▸ What you have to do
Where the string "middle" occurs in a line of the data below, that line should be copied.

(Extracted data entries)
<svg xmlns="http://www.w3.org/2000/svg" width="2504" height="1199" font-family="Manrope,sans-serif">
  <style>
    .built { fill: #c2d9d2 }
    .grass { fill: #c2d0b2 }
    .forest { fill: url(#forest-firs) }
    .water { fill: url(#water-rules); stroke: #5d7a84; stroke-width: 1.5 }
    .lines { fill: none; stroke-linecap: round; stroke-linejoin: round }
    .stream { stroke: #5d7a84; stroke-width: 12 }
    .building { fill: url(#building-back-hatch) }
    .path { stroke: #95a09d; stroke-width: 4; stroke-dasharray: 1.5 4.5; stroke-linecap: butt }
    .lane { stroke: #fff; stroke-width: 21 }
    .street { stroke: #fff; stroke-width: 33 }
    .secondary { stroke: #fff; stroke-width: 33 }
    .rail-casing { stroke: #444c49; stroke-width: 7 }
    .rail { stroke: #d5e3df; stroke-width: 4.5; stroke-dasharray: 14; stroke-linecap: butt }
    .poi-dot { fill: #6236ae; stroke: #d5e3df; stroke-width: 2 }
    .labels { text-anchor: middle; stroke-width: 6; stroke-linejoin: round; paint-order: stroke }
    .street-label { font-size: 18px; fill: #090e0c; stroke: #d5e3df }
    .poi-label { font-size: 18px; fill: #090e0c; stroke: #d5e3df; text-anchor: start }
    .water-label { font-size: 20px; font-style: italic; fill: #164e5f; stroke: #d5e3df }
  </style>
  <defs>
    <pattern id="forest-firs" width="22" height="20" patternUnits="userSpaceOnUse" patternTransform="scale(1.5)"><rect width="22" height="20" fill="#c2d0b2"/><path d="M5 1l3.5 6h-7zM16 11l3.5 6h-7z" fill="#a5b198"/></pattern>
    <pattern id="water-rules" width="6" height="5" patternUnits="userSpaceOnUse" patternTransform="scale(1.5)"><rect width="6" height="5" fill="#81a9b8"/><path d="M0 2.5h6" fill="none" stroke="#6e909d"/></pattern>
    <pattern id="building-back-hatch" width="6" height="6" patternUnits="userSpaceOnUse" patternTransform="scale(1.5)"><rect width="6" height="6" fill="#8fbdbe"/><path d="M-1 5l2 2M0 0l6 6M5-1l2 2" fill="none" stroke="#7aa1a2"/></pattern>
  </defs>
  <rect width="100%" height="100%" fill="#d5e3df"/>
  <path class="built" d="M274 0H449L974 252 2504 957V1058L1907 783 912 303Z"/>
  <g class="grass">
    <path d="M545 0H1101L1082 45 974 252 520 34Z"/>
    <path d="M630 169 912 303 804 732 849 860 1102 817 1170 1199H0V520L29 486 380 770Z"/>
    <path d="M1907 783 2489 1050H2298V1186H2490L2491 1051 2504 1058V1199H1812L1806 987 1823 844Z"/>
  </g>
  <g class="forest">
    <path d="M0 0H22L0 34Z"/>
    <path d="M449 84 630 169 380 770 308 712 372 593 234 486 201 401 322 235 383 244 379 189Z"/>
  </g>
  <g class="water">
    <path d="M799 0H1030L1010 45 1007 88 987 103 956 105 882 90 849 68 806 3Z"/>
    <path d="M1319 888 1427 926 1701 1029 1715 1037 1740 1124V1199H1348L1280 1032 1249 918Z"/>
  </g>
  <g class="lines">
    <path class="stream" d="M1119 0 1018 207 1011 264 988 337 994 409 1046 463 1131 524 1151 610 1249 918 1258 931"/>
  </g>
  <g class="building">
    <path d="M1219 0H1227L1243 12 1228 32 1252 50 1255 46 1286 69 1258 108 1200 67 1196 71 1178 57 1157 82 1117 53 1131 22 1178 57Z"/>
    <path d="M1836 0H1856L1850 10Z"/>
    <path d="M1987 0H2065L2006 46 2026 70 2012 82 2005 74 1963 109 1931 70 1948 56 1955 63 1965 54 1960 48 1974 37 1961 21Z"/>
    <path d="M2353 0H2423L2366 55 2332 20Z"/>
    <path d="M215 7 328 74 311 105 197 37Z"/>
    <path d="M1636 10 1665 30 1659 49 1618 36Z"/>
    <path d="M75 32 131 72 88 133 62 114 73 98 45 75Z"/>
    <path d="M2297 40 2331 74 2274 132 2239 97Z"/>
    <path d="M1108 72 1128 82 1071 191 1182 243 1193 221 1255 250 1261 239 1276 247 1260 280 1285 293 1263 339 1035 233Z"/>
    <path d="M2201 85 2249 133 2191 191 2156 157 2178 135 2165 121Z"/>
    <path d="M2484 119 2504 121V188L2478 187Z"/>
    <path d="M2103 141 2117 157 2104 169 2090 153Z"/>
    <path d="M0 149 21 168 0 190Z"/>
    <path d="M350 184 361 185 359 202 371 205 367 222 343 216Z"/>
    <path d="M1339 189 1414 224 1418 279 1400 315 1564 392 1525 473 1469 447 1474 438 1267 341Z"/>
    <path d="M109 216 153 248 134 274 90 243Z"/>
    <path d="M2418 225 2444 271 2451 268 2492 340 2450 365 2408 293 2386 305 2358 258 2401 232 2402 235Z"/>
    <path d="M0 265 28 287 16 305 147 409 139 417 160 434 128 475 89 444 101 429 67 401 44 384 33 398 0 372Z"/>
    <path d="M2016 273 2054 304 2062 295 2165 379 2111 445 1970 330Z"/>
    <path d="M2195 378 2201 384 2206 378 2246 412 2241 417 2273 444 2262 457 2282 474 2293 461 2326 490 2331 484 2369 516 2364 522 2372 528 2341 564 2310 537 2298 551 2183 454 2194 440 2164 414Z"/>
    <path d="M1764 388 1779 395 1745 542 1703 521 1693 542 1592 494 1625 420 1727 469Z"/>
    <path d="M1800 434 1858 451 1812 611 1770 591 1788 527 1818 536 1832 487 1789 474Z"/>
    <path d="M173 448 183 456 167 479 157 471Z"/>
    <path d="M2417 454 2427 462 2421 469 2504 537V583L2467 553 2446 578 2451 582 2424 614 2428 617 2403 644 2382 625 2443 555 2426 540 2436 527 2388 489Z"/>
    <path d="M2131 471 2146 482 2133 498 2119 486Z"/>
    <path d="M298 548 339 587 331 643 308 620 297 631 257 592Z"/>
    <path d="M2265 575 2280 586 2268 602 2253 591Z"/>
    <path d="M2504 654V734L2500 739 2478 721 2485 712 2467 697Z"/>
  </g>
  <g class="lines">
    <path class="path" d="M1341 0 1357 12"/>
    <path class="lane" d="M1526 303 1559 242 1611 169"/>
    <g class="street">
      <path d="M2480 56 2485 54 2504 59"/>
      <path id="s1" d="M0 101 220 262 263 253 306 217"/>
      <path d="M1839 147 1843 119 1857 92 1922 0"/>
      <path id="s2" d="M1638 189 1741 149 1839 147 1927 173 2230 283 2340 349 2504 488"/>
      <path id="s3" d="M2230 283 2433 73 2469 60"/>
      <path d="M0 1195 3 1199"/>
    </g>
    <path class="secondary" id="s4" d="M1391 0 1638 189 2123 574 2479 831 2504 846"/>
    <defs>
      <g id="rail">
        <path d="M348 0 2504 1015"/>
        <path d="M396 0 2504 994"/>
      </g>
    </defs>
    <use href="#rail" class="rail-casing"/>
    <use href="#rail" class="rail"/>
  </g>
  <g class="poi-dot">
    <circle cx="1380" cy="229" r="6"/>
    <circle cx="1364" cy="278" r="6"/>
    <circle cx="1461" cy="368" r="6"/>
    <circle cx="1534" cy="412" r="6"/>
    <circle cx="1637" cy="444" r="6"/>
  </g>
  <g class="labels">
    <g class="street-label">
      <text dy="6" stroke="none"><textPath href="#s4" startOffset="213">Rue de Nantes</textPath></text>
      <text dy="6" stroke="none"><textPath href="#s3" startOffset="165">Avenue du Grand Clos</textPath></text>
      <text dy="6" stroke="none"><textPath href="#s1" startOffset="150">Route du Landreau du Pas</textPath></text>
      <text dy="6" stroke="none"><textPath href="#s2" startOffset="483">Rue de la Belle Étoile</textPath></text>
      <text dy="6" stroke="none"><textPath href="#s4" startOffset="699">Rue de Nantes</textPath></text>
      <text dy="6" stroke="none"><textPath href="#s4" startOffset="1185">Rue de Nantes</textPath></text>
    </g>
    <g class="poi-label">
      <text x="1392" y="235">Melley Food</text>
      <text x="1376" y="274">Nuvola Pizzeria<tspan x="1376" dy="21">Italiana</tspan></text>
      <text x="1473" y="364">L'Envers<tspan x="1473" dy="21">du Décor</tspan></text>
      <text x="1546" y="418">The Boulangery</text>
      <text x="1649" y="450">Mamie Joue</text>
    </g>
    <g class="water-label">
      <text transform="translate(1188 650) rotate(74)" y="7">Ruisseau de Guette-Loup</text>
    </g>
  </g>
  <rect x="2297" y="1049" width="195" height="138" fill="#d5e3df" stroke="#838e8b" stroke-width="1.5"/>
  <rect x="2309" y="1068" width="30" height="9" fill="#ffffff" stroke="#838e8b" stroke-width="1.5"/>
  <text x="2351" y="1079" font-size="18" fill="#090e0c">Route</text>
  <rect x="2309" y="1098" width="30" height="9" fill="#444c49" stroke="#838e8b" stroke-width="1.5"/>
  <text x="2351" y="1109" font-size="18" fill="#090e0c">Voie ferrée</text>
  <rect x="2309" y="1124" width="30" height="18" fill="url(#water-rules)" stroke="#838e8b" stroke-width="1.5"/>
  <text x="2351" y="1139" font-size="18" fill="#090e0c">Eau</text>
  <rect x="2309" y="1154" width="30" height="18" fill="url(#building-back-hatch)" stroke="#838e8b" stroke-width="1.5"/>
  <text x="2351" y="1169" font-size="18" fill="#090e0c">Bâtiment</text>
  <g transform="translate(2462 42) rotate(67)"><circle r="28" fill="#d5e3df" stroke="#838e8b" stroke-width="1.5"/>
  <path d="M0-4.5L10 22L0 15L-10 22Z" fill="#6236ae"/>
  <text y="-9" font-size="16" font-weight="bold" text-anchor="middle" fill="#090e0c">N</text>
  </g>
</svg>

▸ Reply
    .labels { text-anchor: middle; stroke-width: 6; stroke-linejoin: round; paint-order: stroke }
  <text y="-9" font-size="16" font-weight="bold" text-anchor="middle" fill="#090e0c">N</text>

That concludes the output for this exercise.